In 1706 she was renamed Ramillies in honour of John Churchill's victory at the Battle of Ramillies fought that year. Ramillies was ordered to be rebuilt again at Portsmouth Dockyard in December 1744, along with Union and four smaller sloops, and after several years work was relaunched on 8 February 1749. She remained a 90-gun second rate in accordance with 1741 proposals of the 1719 Establishment.
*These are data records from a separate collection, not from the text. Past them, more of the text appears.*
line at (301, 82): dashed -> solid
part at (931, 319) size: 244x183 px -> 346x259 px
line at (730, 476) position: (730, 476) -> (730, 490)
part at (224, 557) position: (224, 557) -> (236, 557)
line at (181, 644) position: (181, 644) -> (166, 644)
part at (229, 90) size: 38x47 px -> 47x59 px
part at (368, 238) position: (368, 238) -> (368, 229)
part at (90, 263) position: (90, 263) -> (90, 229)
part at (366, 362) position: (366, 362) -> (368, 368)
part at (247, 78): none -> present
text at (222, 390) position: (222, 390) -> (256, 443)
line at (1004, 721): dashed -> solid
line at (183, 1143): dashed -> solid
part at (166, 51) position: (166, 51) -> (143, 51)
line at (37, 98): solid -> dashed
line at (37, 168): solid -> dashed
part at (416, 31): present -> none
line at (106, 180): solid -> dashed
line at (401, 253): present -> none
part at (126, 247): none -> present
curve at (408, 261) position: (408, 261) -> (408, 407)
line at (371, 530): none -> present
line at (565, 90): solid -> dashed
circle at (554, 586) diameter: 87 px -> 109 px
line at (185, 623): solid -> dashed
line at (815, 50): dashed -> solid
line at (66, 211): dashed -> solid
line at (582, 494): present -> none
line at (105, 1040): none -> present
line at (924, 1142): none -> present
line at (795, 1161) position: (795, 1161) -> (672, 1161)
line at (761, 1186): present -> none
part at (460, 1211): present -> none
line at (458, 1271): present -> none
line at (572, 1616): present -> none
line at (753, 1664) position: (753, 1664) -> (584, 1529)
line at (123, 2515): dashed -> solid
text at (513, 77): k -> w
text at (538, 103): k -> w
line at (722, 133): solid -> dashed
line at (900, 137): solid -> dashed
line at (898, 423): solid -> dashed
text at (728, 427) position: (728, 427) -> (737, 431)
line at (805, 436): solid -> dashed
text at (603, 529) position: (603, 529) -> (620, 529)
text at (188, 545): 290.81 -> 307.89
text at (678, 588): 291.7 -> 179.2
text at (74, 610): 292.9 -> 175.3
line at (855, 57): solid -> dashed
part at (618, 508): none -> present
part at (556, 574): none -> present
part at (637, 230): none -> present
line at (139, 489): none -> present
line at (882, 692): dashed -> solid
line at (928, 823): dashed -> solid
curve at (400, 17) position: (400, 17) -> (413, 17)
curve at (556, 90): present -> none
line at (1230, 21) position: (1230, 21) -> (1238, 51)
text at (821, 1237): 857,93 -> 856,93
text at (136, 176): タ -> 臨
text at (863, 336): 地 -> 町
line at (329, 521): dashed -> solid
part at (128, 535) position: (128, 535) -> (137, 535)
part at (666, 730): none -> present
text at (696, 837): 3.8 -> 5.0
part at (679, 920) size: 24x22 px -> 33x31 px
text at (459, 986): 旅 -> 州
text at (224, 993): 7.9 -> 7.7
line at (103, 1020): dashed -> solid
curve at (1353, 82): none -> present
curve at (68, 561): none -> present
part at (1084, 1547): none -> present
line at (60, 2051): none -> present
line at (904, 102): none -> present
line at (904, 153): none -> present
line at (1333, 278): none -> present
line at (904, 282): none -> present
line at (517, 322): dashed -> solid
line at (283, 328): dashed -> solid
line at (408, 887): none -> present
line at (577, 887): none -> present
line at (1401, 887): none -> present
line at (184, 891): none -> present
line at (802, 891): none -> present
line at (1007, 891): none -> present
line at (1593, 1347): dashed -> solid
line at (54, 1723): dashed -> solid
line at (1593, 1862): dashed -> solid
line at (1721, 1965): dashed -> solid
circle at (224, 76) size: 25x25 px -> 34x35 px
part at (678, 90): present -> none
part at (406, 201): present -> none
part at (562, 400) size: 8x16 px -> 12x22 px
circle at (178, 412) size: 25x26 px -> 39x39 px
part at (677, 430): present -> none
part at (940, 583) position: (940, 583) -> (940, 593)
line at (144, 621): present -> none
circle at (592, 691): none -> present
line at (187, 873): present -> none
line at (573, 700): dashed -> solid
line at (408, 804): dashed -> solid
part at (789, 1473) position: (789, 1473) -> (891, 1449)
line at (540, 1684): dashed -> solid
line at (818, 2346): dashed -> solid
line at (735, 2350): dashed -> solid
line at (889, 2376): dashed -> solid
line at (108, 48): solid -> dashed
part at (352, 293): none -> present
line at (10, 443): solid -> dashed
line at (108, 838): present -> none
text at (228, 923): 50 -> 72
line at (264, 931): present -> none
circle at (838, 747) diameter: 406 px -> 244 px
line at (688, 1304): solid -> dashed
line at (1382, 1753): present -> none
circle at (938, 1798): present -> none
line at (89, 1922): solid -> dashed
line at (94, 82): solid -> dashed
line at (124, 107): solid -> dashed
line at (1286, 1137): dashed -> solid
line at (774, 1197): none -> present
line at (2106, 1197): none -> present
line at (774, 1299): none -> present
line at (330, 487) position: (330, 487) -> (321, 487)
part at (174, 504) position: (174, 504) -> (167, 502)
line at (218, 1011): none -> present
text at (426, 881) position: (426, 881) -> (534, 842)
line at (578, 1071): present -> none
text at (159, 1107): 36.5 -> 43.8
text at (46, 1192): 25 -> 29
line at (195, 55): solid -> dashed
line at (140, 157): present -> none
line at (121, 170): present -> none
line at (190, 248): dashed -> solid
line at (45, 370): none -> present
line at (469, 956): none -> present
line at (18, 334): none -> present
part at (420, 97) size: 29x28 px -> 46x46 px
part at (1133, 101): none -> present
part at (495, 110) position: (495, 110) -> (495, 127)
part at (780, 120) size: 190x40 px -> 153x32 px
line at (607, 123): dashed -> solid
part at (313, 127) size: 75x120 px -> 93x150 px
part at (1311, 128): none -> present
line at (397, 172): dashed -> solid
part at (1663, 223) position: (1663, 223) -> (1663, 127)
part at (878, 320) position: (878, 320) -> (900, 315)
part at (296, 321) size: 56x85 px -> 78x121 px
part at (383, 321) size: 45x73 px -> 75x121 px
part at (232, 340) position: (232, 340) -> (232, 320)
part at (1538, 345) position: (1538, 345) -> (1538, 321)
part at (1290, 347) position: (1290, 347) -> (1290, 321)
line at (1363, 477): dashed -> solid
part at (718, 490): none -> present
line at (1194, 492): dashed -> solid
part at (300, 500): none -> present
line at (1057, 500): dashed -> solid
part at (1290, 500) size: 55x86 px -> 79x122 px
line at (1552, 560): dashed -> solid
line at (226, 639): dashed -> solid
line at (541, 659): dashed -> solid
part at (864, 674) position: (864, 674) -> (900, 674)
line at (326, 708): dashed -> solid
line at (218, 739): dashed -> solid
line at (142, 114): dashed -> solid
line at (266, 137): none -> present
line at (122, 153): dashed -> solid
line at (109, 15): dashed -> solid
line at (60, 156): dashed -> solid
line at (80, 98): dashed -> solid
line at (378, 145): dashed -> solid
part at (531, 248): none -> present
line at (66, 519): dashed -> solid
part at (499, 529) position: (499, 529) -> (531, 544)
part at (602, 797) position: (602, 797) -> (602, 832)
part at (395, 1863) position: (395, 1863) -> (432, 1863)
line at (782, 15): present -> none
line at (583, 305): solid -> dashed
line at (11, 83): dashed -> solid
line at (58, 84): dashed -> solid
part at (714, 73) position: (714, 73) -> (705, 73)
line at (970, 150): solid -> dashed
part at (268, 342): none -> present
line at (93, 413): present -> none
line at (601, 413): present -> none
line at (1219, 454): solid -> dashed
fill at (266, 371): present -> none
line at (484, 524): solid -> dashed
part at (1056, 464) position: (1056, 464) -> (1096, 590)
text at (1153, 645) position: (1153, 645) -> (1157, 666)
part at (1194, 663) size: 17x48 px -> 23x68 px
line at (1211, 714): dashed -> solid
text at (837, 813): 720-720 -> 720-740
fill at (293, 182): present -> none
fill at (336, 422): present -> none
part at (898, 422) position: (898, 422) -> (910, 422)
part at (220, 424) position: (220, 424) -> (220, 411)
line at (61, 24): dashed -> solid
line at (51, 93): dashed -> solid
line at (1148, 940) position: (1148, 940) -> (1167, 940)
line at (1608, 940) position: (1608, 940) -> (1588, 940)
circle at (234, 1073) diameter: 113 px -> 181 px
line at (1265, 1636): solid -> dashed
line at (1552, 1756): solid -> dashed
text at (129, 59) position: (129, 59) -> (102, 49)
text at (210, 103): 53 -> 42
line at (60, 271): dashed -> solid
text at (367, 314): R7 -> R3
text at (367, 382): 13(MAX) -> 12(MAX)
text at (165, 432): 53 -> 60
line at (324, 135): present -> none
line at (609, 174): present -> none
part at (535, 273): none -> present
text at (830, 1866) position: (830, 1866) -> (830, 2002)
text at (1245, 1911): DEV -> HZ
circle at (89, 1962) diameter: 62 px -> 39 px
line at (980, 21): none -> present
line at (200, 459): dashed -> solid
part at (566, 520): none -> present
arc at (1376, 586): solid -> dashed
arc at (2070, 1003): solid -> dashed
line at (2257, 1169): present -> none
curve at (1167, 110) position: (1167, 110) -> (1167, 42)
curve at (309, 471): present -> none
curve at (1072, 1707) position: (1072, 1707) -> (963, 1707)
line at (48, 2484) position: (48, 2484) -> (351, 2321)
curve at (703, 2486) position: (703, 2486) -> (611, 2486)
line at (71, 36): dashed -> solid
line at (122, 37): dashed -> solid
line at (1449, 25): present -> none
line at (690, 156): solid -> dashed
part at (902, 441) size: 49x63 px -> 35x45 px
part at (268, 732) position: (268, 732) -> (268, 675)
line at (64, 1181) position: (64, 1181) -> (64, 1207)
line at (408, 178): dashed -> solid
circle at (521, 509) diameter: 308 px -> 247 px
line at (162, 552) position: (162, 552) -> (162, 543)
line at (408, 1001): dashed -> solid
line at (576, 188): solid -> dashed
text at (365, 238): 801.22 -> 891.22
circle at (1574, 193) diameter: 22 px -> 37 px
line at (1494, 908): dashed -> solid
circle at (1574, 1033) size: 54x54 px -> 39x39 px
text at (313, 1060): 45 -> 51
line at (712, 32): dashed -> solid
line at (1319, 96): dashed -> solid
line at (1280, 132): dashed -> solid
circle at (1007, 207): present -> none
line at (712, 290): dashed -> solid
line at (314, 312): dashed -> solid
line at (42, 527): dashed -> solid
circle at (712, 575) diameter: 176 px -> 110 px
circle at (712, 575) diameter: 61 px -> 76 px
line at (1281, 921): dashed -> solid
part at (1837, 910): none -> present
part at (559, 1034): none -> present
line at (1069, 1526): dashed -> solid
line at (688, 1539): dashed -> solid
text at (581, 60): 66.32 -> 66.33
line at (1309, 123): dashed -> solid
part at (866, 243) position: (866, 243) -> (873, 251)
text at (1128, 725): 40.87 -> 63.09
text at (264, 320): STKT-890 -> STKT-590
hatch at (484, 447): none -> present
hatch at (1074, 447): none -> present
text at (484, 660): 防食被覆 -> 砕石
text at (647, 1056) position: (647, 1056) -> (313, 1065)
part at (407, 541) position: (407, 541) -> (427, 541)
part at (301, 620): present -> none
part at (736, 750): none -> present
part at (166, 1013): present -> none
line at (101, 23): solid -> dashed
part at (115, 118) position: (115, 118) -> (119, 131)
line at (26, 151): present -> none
She saw service in the Seven Years' War and was the flagship of Admiral John Byng when he failed to relieve Port Mahon and so lost the island of Minorca to the French. Byng was later controversially executed for this action.

==Wreck==
Ramillies was wrecked at Bolt Tail near Hope Cove on 15 February 1760. The ship's master had mistaken their location as Ramillies approached the Devon shore, and the vessel was already within Hope Bay when the error was identified. There was a strong onshore wind and Ramillies captain ordered the anchors lowered to hold the vessel fast until it could turn back to open sea, but no purchase could be found on the sandy seabed and the ship continued to drift towards the coast. After several hours she struck the cliffs beneath Bolt Tail and sank; twenty-six seamen and one midshipman survived from her crew of 850 men. The sinking became the subject of a popular contemporary folk song, "The Loss of the Ramillies", a version of which has been recorded by the English folk band Brass Monkey.